Helen of Troy reports strong sales, but costs hit profits

Texas-based Helen of Troy has reported a strong increase in sales, but costs associated with upgrading the company's distribution and warehousing operations keep net profits down.

The company said third quarter sales increased 8 per cent to reach $213.43m, against sales of $197.45m in the corresponding period last year.

However, the increase in sales was not reflected in the company's net profits, which only increased one per cent to reach $22.8m during the period.

The company said that the reason for profits not increasing in line with sales was down to gross margin pressure in both its personal care and housewares segments, as well as expenses associated with the a new warehousing system for its OXO houseware business.

"The increased expenses related to operating two warehouses will continue through this year's fourth quarter, but we do not expect to incur those additional warehouse expenses in the next fiscal year," said Gerald Rubin, company CEO.

For the third quarter sales in the company's personal care segment rose eight per cent to reach $173.74m, while sales for the nine month period rose eight per cent to reach $390.04m.

The company reported that overall sales for the nine month period rose eight per cent to reach $491.05m, whereas net earnings fell from $42.66m to reach $40.36m.

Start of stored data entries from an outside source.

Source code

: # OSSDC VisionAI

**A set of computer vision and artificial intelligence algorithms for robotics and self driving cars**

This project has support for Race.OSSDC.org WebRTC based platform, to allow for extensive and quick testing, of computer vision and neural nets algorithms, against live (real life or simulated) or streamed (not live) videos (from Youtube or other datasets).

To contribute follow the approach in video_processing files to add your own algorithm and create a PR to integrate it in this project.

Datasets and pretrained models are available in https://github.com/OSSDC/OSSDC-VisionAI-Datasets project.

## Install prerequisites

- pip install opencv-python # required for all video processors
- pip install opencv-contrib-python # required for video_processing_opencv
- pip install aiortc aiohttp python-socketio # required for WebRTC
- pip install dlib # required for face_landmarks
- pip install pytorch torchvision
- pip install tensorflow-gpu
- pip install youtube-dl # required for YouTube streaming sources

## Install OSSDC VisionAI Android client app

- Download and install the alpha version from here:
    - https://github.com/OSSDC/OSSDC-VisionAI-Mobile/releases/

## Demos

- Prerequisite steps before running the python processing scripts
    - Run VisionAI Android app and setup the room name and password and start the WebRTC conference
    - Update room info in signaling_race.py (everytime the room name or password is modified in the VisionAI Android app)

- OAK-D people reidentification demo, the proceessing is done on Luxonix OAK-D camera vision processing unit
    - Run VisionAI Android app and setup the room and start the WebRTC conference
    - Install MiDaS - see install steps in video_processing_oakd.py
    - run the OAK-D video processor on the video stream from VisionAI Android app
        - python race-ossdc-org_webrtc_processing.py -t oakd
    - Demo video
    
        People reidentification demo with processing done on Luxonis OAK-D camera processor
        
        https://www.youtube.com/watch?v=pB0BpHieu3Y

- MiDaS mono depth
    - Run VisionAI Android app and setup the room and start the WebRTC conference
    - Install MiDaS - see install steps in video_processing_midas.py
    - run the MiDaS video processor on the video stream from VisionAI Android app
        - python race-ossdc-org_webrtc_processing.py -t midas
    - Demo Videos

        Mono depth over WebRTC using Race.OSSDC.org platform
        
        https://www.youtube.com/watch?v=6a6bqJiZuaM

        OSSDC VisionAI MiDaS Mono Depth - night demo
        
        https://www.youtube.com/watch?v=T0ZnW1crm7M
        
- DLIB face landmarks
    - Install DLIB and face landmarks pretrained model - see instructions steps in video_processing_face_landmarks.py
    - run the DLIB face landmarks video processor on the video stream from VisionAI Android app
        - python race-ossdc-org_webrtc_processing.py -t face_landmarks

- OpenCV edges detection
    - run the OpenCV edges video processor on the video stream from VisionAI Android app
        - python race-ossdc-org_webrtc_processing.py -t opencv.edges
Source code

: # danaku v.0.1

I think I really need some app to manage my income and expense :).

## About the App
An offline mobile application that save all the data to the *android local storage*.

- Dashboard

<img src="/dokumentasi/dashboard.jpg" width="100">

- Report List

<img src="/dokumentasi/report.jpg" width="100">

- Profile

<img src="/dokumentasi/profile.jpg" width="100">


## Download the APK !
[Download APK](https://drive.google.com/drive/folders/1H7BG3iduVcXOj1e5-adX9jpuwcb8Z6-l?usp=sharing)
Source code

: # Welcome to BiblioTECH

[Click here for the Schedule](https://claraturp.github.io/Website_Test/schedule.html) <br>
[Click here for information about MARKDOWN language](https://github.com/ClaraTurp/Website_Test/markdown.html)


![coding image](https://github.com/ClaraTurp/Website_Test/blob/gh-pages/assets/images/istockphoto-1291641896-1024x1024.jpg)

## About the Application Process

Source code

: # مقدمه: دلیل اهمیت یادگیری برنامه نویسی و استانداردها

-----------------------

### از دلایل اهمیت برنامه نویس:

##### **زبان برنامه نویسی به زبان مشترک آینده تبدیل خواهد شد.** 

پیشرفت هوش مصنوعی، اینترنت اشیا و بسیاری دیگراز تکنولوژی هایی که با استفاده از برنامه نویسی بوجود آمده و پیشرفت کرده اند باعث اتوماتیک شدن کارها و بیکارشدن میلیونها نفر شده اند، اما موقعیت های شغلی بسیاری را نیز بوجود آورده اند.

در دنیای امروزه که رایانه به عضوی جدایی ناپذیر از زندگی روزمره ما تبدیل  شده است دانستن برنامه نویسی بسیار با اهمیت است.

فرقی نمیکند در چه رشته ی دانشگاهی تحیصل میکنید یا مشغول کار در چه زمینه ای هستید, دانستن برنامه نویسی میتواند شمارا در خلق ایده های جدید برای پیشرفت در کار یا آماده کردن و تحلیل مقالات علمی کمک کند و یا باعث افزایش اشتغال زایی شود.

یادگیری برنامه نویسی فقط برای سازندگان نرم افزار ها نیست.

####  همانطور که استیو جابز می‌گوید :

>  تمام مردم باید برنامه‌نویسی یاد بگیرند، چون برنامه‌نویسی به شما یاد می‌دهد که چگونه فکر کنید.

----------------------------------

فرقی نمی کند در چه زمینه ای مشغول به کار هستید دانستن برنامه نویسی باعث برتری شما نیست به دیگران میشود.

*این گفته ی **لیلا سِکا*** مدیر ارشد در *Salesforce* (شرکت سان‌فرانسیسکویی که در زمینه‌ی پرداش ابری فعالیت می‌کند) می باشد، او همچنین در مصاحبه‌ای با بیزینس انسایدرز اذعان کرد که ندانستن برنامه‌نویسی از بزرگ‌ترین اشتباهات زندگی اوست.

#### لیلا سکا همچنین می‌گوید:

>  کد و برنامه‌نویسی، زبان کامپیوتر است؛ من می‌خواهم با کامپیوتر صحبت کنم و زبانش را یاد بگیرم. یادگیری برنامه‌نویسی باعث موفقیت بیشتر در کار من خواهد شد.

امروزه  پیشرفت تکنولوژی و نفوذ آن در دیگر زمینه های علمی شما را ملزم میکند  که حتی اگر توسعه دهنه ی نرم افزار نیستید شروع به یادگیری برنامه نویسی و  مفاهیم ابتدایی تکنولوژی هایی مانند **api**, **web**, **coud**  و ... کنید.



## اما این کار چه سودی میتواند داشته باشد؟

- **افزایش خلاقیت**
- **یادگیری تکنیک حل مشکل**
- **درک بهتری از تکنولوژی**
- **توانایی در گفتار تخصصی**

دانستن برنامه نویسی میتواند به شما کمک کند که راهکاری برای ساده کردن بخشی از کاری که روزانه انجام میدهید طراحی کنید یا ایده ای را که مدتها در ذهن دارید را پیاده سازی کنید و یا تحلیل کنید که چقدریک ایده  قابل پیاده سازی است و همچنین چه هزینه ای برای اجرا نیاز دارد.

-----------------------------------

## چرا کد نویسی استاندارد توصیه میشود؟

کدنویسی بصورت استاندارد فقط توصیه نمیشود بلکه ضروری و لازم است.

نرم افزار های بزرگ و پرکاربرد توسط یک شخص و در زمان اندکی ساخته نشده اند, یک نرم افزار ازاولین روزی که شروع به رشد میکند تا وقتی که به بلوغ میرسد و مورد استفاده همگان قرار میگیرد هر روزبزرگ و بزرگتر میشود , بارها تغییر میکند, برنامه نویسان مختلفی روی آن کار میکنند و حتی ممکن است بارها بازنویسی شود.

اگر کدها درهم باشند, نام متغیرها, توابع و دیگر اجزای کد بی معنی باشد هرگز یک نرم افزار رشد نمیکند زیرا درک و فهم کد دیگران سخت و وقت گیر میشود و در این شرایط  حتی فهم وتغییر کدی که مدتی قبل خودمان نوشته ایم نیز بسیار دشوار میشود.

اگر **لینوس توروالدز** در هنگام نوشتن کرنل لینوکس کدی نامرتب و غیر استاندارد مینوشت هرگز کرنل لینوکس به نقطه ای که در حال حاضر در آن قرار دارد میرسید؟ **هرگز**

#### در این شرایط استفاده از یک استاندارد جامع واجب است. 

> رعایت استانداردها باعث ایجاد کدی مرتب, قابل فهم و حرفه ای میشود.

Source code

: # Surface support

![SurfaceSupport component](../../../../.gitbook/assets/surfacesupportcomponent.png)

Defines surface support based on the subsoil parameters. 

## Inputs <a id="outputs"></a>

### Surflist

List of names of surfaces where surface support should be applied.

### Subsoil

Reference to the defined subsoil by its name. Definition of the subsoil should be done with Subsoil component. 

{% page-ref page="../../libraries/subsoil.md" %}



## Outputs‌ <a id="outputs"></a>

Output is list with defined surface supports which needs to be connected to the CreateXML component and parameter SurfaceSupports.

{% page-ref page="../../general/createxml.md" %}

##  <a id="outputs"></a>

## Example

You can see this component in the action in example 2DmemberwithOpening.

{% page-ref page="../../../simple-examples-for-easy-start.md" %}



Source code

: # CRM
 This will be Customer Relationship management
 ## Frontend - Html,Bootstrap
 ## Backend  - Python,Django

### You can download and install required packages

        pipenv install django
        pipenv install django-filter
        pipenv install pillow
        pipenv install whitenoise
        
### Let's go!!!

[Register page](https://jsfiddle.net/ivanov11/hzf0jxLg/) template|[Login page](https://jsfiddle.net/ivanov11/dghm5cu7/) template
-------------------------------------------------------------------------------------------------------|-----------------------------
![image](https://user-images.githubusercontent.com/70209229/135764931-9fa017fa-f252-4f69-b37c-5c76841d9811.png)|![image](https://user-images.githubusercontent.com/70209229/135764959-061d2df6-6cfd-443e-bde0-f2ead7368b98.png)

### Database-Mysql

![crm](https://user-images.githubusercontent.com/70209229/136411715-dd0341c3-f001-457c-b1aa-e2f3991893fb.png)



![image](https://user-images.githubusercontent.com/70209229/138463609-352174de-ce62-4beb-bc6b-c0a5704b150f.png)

However, the company pointed out that its balance sheet remains healthy, with stockholder's equity increasing $46.8m to reach $515.7m, at the end of November, and cash levels increasing from $20m to $59m.

The company is predicting that for its fourth quarter sales should be in the range of $135m to $140m, compared to sales of $134.5m in the last quarter of 2005.

This means that sales for the full year should be in the range $626m to $631m, a figure that is lower than the company had predicted earlier on in the year.

"For the fiscal year March 1, 2007, we are providing guidance of annual sales in excess of $660m," said Rubin. "We believe these increases will be driven by new product introductions, reductions in non-recurring expenses, and more efficient operations."

He added that during the year ahead the company was hoping to extend sales of Bed Head by TIGI and Tony & Guy appliances on a worldwide basis, to derive increased margins from the consolidation of its warehouse operations.